**Given data:**
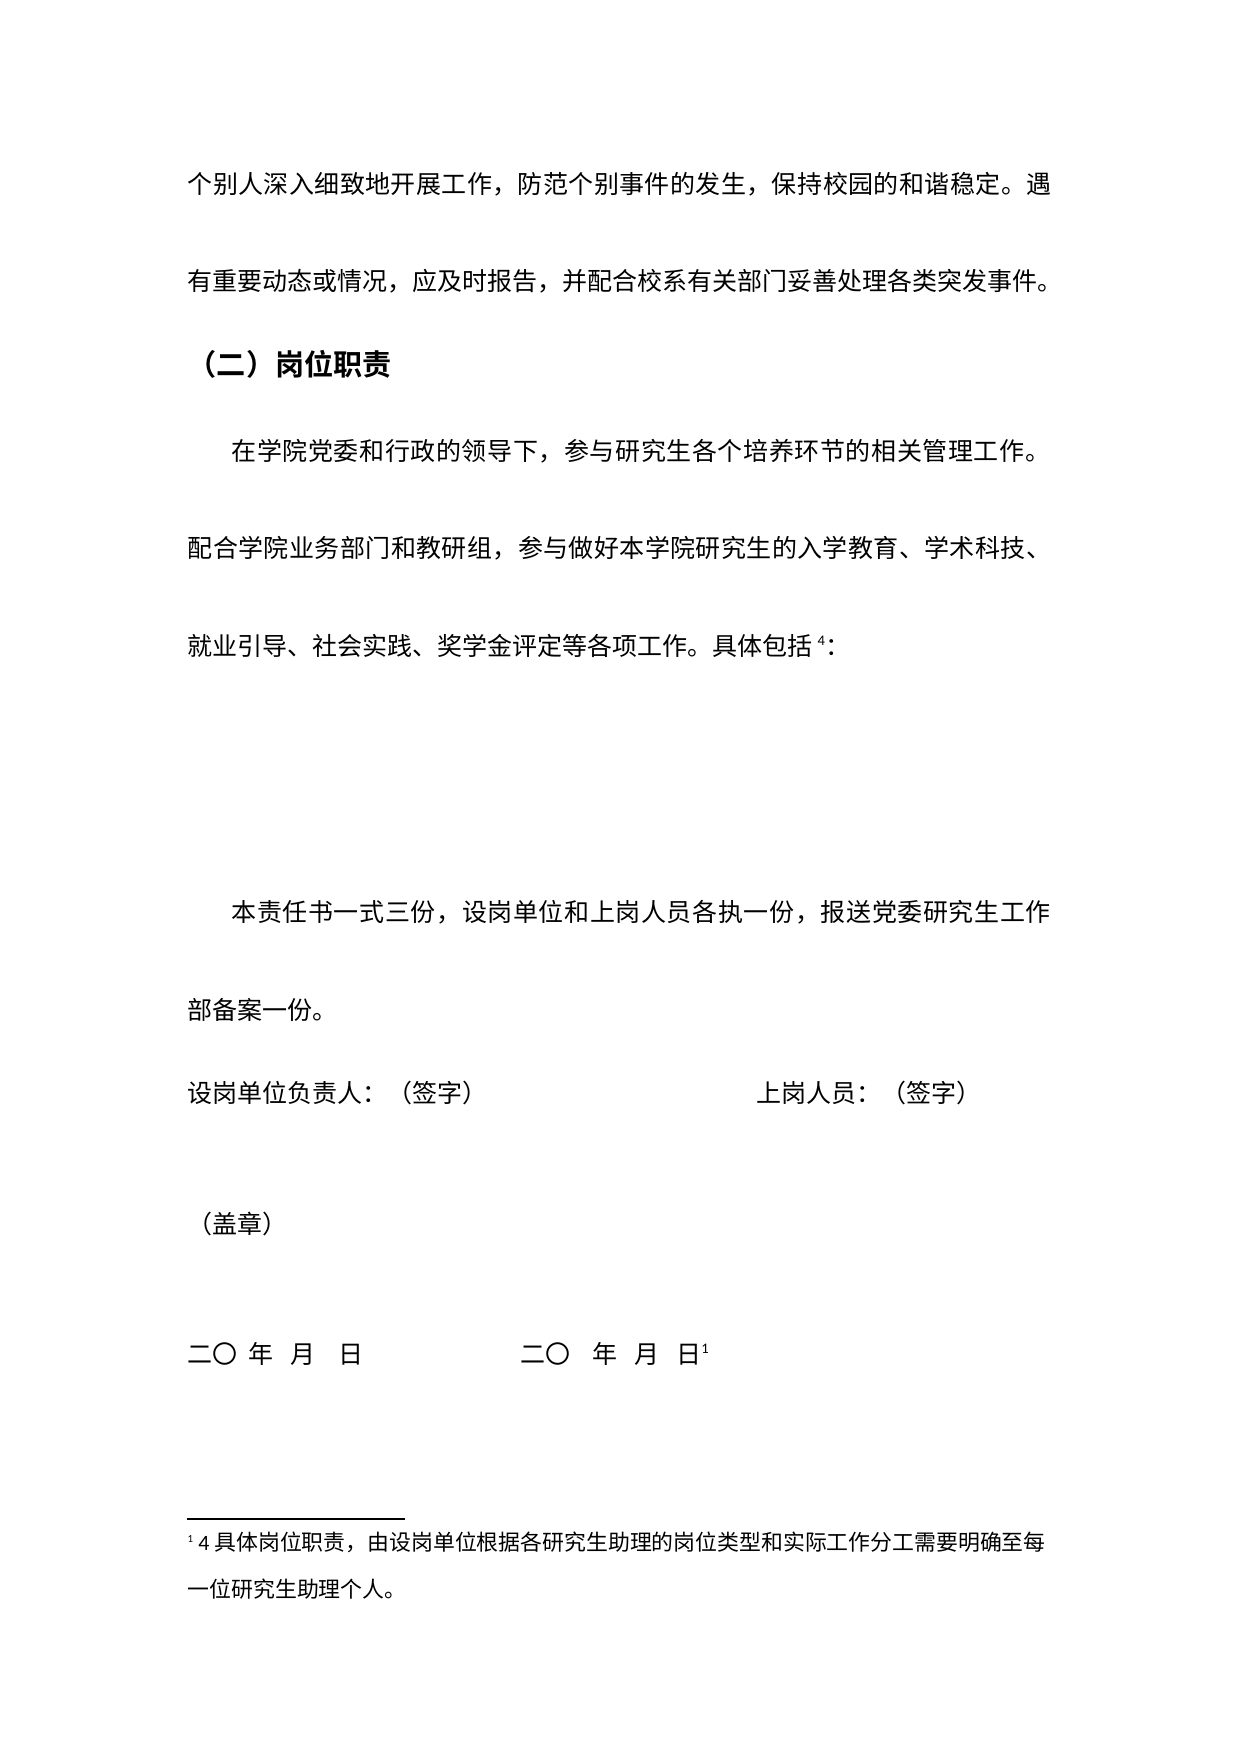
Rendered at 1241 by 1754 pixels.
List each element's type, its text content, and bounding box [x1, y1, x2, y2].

text 二〇 年 月 日 二〇 年 月 日 [187, 1321, 1053, 1386]
text （二）岗位职责 [187, 331, 1053, 396]
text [187, 150, 1053, 312]
text （盖章） [187, 1190, 1053, 1255]
text 设岗单位负责人：（签字） 上岗人员：（签字） [187, 1059, 1053, 1124]
text 本责任书一式三份，设岗单位和上岗人员各执一份，报送党委研究生工作部备案一份。 [187, 878, 1053, 1041]
text 在学院党委和行政的领导下，参与研究生各个培养环节的相关管理工作。配合学院业务部门和教研组，参与做好本学院研究生的入学教育、学术科技、就业引导、社会实践、奖学金评定等各项工作。具体包括4： [187, 417, 1053, 677]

**Exercise goal:** Repeat the listing above exactly, omitting the pictures it contains.

**Response:**
Rendered at 1241 by 1754 pixels.
List each element's type, its text content, and bounding box [x1, y1, x2, y2].

text 二〇 年 月 日 二〇 年 月 日 [187, 1321, 1053, 1386]
text （二）岗位职责 [187, 331, 1053, 396]
text [187, 150, 1053, 312]
text （盖章） [187, 1190, 1053, 1255]
text 设岗单位负责人：（签字） 上岗人员：（签字） [187, 1059, 1053, 1124]
text 本责任书一式三份，设岗单位和上岗人员各执一份，报送党委研究生工作部备案一份。 [187, 878, 1053, 1041]
text 在学院党委和行政的领导下，参与研究生各个培养环节的相关管理工作。配合学院业务部门和教研组，参与做好本学院研究生的入学教育、学术科技、就业引导、社会实践、奖学金评定等各项工作。具体包括4： [187, 417, 1053, 677]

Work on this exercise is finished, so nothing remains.